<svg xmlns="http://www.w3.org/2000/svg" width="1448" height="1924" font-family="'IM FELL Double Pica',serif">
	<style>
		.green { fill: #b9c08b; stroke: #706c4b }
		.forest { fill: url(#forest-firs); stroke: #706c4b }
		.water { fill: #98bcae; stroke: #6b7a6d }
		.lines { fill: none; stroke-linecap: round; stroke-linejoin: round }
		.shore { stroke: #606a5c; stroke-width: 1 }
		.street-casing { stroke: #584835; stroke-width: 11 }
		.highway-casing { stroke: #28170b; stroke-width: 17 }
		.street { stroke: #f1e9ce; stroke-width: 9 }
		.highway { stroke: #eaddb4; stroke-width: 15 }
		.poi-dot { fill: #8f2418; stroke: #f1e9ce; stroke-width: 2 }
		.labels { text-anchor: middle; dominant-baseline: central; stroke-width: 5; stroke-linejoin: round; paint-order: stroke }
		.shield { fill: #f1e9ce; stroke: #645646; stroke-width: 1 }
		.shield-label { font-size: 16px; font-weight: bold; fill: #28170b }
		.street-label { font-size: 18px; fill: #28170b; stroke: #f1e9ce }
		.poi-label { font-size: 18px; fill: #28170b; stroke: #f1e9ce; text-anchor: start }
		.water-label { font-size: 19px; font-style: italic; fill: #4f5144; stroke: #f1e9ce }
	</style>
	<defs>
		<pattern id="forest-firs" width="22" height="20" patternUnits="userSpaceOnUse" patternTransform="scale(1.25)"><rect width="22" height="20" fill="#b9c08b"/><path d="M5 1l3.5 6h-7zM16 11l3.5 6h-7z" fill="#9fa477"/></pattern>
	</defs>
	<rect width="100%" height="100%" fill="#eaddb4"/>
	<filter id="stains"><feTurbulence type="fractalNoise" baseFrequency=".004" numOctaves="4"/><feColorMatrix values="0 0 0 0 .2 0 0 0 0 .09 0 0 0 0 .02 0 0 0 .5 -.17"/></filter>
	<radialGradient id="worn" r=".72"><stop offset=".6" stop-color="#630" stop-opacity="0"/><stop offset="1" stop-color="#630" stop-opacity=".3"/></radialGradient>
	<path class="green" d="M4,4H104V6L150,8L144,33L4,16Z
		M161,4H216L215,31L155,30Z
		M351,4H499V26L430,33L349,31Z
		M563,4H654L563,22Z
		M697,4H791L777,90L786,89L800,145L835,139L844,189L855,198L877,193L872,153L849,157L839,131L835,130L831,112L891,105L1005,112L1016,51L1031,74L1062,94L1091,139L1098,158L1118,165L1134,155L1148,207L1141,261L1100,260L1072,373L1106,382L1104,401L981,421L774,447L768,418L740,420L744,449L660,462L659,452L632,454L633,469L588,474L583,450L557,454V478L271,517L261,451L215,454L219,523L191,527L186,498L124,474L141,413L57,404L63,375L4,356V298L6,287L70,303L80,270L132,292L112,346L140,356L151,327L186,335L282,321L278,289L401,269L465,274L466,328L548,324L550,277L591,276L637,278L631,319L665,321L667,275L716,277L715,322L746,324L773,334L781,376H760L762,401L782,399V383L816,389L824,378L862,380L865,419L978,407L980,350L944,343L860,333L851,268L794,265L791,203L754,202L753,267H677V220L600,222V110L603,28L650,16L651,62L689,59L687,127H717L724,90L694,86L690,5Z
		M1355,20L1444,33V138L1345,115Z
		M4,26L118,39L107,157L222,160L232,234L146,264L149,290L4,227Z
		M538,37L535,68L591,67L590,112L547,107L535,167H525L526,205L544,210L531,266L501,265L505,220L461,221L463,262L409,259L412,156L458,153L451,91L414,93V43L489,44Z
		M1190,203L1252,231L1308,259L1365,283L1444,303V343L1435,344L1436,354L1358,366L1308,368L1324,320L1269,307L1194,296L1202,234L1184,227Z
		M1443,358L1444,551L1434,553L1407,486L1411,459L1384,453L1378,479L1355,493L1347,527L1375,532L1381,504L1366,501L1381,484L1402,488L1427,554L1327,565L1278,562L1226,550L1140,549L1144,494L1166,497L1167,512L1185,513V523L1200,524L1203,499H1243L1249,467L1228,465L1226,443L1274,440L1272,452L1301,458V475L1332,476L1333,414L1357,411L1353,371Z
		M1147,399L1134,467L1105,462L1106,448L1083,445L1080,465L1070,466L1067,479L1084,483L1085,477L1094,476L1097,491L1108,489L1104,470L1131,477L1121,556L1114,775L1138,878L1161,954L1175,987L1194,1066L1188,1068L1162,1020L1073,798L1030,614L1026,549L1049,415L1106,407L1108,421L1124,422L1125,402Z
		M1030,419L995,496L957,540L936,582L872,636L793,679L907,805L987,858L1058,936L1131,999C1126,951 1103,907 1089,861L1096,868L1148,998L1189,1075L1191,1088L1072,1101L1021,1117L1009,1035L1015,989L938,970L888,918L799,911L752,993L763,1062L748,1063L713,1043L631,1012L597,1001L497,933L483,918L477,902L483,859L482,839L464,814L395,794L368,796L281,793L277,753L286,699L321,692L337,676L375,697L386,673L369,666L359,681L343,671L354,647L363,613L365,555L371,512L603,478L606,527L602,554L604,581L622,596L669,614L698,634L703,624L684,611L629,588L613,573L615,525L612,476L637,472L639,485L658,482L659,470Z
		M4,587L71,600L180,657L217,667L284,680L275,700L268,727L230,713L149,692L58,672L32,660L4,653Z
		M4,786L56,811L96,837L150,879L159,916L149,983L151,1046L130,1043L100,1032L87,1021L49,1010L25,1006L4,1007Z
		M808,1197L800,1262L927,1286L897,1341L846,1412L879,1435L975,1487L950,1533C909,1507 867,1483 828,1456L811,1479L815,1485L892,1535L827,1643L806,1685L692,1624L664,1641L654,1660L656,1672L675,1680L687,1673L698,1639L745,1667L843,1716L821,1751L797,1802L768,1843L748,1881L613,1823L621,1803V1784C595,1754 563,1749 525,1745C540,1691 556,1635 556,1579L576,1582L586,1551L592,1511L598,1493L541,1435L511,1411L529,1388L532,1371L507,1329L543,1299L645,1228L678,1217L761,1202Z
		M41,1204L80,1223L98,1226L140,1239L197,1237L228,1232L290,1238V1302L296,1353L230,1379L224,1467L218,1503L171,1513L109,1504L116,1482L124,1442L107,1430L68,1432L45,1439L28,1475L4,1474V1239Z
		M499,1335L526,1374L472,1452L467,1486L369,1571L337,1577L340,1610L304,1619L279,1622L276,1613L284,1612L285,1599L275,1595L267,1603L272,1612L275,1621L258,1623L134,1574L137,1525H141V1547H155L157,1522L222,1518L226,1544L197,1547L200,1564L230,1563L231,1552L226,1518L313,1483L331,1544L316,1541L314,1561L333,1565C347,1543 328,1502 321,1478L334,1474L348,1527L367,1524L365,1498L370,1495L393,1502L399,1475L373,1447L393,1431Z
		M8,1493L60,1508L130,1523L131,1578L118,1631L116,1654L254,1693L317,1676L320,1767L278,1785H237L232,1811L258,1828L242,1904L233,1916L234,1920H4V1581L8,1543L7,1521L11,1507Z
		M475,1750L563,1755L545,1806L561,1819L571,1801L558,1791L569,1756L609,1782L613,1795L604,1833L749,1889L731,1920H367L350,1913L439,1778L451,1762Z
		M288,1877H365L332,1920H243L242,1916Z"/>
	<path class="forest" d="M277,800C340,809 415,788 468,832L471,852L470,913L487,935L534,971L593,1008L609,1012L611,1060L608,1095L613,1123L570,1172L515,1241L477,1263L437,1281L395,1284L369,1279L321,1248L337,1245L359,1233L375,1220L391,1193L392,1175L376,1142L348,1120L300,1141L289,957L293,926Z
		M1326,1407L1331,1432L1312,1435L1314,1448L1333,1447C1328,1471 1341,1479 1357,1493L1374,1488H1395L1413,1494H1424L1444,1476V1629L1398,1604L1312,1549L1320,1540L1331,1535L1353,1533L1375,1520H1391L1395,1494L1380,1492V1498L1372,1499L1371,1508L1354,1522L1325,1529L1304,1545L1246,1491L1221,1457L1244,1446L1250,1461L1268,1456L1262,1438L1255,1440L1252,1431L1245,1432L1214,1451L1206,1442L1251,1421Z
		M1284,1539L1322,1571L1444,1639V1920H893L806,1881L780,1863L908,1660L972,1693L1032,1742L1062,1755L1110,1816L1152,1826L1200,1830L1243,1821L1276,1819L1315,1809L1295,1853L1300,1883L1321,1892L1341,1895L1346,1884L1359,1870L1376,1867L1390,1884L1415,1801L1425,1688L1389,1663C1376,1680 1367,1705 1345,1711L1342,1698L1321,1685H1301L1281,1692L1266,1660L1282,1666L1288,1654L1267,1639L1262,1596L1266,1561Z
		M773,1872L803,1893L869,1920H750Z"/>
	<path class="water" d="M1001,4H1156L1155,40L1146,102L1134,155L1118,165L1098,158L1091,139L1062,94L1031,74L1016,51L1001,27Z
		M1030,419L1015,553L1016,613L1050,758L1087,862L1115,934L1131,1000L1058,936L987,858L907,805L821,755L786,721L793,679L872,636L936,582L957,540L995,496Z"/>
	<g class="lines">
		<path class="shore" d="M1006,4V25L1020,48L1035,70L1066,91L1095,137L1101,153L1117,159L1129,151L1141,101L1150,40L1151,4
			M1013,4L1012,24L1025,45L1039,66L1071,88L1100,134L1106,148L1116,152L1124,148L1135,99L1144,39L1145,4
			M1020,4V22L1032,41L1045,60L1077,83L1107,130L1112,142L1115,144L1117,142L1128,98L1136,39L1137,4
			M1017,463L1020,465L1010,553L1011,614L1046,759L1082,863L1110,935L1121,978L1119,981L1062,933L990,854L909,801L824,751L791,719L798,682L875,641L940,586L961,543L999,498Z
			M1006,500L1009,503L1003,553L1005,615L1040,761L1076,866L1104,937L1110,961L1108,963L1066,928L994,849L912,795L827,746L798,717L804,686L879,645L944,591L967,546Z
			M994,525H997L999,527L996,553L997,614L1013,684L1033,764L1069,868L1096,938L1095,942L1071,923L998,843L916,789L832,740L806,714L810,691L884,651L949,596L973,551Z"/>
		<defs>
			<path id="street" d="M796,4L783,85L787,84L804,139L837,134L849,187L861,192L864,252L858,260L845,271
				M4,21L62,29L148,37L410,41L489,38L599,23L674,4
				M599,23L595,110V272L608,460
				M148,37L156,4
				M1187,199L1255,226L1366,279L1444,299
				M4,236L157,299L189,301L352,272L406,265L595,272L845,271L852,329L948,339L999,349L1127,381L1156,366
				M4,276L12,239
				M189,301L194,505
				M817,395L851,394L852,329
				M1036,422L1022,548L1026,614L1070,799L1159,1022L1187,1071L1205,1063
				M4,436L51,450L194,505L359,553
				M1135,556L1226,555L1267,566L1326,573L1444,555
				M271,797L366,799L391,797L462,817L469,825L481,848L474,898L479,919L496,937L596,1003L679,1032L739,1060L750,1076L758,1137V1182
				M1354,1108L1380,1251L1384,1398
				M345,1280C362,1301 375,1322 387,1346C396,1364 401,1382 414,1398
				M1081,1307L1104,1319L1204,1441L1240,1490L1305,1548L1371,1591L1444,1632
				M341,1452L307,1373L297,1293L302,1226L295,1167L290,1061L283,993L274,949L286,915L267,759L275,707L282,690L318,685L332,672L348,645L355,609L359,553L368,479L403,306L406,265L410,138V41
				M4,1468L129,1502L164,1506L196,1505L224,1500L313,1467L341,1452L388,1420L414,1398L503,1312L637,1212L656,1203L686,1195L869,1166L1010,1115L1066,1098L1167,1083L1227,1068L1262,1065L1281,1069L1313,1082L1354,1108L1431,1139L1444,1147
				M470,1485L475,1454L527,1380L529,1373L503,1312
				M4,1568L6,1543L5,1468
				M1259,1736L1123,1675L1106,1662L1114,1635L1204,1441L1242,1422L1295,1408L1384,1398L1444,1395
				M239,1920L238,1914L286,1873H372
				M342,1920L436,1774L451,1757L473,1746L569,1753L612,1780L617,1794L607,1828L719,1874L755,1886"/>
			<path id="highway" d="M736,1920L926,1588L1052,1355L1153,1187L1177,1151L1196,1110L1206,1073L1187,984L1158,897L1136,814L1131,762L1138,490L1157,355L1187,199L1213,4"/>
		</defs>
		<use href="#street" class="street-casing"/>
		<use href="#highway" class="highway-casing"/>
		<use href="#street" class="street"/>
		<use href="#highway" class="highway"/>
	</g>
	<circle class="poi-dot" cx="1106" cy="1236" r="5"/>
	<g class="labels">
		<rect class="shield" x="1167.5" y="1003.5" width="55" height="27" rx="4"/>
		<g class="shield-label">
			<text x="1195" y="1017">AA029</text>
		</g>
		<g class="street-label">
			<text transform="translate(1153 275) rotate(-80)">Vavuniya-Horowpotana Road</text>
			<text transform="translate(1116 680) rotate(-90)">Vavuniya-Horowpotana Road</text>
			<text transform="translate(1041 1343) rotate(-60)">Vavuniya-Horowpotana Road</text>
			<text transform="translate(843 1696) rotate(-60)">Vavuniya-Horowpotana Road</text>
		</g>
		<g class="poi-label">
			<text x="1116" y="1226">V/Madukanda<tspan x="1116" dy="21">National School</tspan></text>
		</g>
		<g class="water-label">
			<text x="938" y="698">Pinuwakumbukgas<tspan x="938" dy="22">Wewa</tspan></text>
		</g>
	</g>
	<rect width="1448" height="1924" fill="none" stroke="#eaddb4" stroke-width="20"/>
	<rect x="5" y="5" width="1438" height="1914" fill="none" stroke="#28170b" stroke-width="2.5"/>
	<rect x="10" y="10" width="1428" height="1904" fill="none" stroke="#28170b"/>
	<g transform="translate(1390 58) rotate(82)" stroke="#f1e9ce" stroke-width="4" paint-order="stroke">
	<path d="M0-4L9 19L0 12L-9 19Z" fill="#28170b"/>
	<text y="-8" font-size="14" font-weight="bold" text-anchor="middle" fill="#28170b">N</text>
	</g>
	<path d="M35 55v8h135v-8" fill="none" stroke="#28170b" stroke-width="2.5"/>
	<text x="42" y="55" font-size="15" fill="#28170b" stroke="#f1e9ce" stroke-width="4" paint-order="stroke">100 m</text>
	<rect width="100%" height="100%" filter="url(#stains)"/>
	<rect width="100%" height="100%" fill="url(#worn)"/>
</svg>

^^^^^^^^

> [Task requirements] In the listing above, find each line with the word "lines" and return it.

> [The completed task]
		.lines { fill: none; stroke-linecap: round; stroke-linejoin: round }
	<g class="lines">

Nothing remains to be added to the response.